9. The method of claim 8, wherein the speaker diarization is implemented by a speaker diarization platform including a voice verification library to enable speaker identification.

10. The method of claim 8, wherein the ASP. is implemented by an ASR platform having at least one open source remote procedure call (RPC) software protocol to enable a client application to request a speech recognition service.

11. A system for dynamically acquiring contextual information regarding digital media environment accessed by a user, comprising:

a virtual assistant (VA) configured to serve the user; and

an analysis engine configured to:

i) extract the contextual information dynamically from at least one of media content accessed by the user and webpage content accessed by the user; and

ii) inject the extracted contextual information into a VA memory to serve the user.

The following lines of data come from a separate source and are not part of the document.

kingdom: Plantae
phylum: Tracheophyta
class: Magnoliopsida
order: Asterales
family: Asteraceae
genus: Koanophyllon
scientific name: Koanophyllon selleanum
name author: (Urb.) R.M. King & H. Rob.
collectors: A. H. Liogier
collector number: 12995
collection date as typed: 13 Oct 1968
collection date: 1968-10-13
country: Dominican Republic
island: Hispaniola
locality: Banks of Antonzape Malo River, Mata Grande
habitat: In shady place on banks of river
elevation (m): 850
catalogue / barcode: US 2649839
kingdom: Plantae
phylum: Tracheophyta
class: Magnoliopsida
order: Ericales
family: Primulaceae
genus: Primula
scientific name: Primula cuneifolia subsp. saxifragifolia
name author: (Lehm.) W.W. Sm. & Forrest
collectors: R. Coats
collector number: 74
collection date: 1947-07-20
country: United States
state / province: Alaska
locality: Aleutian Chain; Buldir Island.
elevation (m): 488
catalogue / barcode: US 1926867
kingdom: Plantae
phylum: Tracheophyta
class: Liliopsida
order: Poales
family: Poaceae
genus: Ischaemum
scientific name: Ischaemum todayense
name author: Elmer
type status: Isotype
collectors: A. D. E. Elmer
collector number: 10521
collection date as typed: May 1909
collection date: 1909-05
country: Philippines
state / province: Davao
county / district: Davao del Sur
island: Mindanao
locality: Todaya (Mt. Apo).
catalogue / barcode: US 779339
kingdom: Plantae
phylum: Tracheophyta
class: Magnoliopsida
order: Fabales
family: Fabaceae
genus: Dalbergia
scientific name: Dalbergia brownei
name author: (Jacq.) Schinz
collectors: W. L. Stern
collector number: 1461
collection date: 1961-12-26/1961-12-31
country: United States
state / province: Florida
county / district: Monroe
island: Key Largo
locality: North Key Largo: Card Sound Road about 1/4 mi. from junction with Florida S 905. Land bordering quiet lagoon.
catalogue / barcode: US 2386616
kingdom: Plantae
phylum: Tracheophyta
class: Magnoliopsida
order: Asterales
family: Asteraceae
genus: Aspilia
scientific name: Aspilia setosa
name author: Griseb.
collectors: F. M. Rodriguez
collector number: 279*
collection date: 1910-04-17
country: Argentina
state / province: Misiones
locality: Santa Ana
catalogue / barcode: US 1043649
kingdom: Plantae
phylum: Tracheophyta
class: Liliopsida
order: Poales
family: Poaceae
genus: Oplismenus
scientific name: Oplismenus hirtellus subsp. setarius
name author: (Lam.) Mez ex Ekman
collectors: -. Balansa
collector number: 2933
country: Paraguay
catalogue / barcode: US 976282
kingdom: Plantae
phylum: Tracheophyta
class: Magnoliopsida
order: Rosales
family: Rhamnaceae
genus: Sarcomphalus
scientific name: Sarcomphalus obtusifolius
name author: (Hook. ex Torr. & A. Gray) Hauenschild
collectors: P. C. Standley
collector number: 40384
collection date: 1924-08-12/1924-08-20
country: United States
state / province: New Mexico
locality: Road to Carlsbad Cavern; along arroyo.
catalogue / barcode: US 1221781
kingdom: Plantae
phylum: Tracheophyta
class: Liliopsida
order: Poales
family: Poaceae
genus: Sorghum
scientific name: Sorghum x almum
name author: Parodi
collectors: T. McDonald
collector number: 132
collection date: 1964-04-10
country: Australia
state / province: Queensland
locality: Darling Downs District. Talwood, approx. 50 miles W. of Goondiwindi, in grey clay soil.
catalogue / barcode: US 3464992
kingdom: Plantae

12. The system of claim 11, wherein the analysis engine is configured to analyze the extracted contextual information using at least one machine learning (ML) model.

13. The system of claim 12, wherein the extracted contextual information includes at least one of topics, intents, entities, sentiments, and products of interest.

14. The system of claim 12, wherein at least one of the intents and entities is provided by a Natural Language Understanding (NLU) machine learning model.

15. The system of claim 13, further comprising:

an application server configured to select an appropriate context VA dialog based on an extracted topic.

16. The system of claim 15, wherein at least one of the intents and entities is injected into the appropriate context VA dialog by the application server.

17. The system of claim 11, wherein the sentiments include a sentiment of a speaker in a media stream.

18. The system of claim 12, wherein the at least one machine learning (ML) model includes at least one of Automatic Speech Recognition (ASR), Natural Language Understanding (NLU), speaker diarization, sentiment analysis on media streams, and web analytics for product focus.

19. The system of claim 18, wherein the speaker diarization is implemented by a speaker diarization platform including a voice verification library to enable speaker identification.

20. The system of claim 18, wherein the ASR is implemented by an ASR platform having at least one open source remote procedure call (RPC) software protocol to enable a client application to request a speech recognition service.